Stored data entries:
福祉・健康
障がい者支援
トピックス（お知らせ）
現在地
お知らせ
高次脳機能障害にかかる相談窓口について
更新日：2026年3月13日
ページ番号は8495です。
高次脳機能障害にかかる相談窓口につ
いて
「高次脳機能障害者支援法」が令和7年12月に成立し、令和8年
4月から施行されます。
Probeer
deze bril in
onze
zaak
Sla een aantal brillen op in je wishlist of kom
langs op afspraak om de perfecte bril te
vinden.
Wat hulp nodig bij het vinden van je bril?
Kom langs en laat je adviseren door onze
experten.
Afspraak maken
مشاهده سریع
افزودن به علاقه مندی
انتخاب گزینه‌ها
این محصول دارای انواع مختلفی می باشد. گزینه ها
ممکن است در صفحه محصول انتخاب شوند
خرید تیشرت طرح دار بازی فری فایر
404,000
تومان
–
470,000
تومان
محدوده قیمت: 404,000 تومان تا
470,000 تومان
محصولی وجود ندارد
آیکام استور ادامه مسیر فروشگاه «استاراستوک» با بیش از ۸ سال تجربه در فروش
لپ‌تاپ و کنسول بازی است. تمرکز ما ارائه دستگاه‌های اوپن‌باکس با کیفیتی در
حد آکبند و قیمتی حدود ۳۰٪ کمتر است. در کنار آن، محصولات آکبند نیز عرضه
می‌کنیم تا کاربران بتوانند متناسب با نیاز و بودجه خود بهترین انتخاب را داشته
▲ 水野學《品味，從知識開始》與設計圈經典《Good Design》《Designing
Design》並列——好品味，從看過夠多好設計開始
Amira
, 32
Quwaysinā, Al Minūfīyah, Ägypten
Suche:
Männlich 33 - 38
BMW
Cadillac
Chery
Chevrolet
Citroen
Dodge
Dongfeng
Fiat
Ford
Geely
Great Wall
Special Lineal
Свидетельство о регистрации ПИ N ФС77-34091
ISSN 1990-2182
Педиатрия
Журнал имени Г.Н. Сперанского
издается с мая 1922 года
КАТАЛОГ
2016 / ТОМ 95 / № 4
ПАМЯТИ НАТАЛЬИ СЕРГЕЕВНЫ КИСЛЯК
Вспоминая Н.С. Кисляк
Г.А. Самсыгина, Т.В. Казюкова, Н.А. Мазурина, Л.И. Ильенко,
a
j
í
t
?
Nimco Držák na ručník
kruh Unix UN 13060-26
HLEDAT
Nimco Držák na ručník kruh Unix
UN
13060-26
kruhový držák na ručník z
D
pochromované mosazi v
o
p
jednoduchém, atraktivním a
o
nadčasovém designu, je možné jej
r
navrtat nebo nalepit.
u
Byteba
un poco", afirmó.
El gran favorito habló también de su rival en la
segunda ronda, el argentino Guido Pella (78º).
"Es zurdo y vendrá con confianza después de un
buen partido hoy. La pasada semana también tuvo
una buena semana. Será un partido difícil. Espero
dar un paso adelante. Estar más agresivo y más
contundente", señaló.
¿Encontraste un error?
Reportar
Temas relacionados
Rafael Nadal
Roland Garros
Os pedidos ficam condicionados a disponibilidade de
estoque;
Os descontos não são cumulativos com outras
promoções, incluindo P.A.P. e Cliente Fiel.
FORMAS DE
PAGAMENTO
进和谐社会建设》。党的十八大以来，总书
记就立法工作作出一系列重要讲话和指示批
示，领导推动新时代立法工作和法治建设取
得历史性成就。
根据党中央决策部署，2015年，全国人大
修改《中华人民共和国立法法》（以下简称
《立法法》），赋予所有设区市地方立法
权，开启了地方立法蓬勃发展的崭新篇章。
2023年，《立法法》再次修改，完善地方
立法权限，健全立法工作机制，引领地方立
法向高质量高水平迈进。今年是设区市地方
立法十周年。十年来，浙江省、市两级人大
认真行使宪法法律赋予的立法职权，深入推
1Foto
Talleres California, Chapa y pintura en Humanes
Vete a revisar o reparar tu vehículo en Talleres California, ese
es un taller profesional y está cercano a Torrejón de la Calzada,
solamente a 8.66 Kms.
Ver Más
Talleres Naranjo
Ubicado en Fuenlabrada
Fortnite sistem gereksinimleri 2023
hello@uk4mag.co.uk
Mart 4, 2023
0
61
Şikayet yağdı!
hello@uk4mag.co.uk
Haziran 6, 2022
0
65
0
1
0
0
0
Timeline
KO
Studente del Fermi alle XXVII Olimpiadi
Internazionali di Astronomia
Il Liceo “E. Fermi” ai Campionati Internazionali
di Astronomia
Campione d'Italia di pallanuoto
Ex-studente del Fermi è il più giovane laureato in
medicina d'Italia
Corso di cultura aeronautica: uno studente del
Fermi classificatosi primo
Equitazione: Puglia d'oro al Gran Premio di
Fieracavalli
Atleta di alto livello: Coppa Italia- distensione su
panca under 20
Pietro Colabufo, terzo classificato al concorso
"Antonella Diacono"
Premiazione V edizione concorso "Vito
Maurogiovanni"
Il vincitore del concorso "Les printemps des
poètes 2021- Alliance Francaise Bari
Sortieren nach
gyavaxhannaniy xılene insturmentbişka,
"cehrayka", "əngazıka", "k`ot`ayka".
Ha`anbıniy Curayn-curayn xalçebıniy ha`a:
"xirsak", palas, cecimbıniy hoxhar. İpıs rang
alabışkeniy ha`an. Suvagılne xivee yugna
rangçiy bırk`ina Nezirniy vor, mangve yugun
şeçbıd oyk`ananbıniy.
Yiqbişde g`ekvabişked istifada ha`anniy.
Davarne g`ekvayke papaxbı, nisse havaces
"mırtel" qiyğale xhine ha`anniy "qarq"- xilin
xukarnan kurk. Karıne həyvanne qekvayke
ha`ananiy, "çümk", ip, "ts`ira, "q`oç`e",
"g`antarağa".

What is required: Could you return all lines from the records that include the word "vinden"?

Task result:
vinden.
Wat hulp nodig bij het vinden van je bril?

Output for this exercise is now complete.